When he came here in the early fifties to study he wanted to learn about American cotton processing methods, so the Boston cotton brokerage firm where he was interning sent him on a tour through the Deep South. No amount of badgering has ever elicited any information from him about that trip other than “They just said I couldn’t go to Atlanta. And they got me a driver. So I wouldn’t have to take the train.” His father had him blackballed from that same firm after he married my grandmother, so he moved the family to New York and started importing cotton and silk fabrics from India. His sales to Ralph Lauren- like, the actual Ralph Lifshitz, who really understood plaid, could picture a repeat from seeing just a few threads unlike Calvin Klein who could not get it unless a whole sample bolt was made up- were fueled by the preppy fervor for Madras. He assumes there are layers of scams and hustles in any situation and feels that at the end of the day everyone is entitled to do what they need to get by, up to a point. Making sales required lavishing buyers from clothing manufacturers with fancy meals and theater tickets, but when he talks about it now he’s less angry about the kickbacks than about what the Four Seasons got away with charging for a grilled cheese sandwich back then.
At any given moment he is only listening to about 40% of anything you say to him.
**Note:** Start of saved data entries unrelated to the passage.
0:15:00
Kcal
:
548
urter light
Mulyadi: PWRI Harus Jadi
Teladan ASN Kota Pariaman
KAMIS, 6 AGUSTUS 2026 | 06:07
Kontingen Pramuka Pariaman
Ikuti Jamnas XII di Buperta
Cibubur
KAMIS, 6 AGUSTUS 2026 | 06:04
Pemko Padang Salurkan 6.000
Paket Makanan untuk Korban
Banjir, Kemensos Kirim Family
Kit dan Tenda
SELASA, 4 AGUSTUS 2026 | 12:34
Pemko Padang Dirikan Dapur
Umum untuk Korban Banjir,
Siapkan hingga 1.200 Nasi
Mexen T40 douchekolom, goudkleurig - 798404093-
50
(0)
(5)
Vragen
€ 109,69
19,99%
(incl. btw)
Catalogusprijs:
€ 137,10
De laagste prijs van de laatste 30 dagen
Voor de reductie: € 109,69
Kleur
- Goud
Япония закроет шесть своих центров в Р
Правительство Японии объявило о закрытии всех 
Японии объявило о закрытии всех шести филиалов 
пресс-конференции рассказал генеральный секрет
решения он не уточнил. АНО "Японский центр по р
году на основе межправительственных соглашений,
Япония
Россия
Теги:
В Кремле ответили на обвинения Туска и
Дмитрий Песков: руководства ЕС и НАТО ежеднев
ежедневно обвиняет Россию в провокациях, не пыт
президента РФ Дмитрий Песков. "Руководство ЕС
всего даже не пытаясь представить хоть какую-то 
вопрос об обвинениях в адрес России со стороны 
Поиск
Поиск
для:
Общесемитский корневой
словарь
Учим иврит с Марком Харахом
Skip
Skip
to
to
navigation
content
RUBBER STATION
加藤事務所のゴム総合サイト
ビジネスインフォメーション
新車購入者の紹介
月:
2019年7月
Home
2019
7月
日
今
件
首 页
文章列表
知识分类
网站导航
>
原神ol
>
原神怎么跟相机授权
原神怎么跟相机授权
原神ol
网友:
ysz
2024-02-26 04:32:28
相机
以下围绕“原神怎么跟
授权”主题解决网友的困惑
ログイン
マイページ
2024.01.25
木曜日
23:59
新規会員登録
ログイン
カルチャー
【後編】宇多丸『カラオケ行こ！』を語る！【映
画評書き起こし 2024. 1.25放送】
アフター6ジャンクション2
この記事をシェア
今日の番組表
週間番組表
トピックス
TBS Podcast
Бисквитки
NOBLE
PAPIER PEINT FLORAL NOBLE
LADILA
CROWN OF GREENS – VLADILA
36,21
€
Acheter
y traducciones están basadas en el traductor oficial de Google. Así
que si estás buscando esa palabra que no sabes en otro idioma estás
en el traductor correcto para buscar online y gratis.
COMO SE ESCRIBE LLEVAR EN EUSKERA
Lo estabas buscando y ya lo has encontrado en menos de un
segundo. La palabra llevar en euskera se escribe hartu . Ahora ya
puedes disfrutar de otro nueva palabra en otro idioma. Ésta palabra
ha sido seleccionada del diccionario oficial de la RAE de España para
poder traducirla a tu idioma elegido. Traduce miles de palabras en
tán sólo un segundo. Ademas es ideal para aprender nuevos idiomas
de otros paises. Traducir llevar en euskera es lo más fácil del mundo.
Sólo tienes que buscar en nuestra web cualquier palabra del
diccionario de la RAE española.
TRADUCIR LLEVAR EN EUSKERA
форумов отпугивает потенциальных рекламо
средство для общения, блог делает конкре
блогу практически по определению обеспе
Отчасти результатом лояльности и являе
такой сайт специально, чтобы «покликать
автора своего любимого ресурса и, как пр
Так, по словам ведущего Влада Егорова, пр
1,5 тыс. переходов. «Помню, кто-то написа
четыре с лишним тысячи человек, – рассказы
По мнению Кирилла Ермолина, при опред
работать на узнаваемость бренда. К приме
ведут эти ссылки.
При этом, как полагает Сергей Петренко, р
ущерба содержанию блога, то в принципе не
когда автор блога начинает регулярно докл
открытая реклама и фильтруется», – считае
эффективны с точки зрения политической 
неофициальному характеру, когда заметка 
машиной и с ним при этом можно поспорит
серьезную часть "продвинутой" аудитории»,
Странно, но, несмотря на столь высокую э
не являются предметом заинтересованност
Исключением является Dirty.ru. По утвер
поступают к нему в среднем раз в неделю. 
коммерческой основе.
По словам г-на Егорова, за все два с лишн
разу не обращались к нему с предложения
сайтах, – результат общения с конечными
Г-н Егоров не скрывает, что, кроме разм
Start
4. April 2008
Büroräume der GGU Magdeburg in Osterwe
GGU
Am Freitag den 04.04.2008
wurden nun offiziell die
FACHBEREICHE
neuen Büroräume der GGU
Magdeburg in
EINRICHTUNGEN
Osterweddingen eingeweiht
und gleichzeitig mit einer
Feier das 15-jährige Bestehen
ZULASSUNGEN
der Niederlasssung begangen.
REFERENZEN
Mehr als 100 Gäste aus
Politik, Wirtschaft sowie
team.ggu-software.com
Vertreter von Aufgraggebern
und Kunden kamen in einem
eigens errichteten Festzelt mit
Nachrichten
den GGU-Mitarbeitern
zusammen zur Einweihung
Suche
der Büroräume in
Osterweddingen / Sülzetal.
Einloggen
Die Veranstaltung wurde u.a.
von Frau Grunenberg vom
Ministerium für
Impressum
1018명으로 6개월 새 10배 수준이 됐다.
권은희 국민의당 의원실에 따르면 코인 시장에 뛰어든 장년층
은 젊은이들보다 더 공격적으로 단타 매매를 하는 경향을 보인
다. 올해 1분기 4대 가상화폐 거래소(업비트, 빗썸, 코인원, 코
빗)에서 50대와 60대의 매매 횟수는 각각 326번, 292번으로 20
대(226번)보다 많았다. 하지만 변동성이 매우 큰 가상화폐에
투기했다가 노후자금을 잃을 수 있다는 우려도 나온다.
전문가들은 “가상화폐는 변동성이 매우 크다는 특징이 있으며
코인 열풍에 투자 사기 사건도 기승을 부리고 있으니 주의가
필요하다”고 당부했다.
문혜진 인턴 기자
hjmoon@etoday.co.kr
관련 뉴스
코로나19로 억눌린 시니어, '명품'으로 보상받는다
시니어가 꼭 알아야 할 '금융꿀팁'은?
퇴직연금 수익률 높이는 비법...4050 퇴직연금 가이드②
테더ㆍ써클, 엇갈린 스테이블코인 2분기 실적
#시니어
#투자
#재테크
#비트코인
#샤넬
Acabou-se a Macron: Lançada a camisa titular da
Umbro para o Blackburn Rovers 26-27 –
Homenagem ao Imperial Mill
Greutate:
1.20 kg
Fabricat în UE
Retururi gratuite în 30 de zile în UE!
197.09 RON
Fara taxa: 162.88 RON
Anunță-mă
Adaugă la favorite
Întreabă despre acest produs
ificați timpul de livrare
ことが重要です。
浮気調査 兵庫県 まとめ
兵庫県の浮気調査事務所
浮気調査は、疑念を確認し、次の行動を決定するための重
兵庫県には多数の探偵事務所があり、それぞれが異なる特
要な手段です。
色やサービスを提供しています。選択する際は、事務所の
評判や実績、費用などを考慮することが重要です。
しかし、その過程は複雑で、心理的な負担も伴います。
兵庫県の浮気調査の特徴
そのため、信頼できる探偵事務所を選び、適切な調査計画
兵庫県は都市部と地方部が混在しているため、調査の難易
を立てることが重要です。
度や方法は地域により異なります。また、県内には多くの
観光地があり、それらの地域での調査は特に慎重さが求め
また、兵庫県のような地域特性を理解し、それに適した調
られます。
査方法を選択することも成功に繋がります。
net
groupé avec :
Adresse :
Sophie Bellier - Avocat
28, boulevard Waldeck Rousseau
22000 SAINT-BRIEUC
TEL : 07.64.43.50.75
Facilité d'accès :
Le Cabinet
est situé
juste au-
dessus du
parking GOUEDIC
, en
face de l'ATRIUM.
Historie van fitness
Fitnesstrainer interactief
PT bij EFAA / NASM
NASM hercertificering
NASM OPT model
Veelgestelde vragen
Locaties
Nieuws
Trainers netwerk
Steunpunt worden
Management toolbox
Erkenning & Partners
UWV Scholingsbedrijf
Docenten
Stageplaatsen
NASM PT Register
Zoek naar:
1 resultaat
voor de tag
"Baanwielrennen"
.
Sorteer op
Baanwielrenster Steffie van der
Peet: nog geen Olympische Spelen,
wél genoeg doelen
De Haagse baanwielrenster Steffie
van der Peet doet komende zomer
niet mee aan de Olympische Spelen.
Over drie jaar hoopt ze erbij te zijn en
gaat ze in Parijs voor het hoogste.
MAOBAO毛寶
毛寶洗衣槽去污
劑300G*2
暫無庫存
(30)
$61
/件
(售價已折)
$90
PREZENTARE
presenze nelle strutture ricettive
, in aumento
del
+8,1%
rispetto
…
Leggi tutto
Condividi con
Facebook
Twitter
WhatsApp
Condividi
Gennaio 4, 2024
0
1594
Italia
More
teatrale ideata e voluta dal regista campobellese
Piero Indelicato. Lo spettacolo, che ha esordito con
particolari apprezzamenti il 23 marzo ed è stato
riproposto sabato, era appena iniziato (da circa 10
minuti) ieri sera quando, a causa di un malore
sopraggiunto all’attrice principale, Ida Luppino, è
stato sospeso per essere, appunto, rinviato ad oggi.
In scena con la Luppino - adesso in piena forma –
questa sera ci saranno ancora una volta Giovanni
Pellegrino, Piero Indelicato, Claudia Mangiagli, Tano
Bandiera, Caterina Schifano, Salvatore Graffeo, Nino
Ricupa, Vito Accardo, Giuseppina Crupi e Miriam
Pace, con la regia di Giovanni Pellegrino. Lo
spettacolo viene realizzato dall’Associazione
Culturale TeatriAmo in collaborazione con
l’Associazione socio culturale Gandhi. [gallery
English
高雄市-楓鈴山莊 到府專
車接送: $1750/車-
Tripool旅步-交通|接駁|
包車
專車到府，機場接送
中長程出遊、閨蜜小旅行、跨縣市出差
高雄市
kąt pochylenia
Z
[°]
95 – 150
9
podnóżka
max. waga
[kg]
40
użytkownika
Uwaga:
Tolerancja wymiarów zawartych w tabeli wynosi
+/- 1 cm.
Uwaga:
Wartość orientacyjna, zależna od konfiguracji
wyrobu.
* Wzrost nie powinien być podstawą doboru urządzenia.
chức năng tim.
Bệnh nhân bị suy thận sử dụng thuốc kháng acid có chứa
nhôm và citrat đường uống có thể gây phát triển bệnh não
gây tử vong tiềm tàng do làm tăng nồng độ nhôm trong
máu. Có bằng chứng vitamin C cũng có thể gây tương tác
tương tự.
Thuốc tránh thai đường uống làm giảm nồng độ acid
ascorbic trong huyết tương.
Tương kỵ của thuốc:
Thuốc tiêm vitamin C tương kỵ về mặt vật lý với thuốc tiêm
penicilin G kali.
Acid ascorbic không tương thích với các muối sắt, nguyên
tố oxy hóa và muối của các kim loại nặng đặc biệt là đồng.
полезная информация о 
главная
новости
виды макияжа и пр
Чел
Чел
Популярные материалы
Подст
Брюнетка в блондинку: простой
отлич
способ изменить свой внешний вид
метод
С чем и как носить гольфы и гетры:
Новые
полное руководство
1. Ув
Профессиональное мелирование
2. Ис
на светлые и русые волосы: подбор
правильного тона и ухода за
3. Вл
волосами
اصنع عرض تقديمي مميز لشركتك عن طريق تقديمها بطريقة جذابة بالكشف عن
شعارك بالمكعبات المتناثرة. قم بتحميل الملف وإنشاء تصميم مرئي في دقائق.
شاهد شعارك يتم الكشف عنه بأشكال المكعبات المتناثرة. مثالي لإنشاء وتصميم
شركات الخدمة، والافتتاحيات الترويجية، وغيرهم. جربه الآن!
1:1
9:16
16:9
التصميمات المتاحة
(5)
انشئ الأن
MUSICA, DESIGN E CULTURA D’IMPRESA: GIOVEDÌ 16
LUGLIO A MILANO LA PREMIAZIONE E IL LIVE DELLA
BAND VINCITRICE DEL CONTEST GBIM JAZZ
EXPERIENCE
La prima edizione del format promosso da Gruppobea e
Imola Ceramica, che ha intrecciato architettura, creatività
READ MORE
His prejudices are less virulent than my grandmother’s but they are impressive in their breadth. “You know what Parsis are like,” no gramps, you’ll have to enlighten me. I cannot imagine what he would say if I ever referred to him as “gramps” to his face. His actions are dictated by values utterly alien and obscure to the people who were closest to him for the past seventy years. When he first got here there were so few Indians in America that he was brought over to meet Rocky Marciano at a baseball game they were both attending because RM heard there was an Indian guy there and wanted to meet him. When the immigration laws changed in the sixties, many members of the same family that had disinherited him asked for his help in settling here and he went through a lot of trouble to do so without any expectation that his assistance would restore his status in the family, which was prescient because it didn’t. A large part of my understanding of what it means to be a morally adult person was shaped by watching him over and over doing what he thought was right with full knowledge of what it would cost him and the unlikelihood of any earthly reward.
Back to frivolity next time, promise!
Condiment Corner
A few months ago we were taking the Port Jefferson-Bridgeport ferry part of the way home from my mom’s house. We had some time to kill so we went into a coffee shop with a tomato pickle, cream cheese, and bacon sandwich on the menu, which I knew I must have. The minutes ticked by. I asked if it was almost ready because I had to catch the boat and the harried girl said “There’s just three orders ahead of yours!” which meant I left without a sandwich. It lingered in my dreams until I used this product to attempt it. Perhaps there exists a condiment that could ruin a sandwich of which the other two elements are cream cheese and bacon, but this is not one of them. How many of those sandwiches can I responsibly eat, though, and then what of the rest? I just got Anything is Pastable from the library and Dan Pashman has ideas!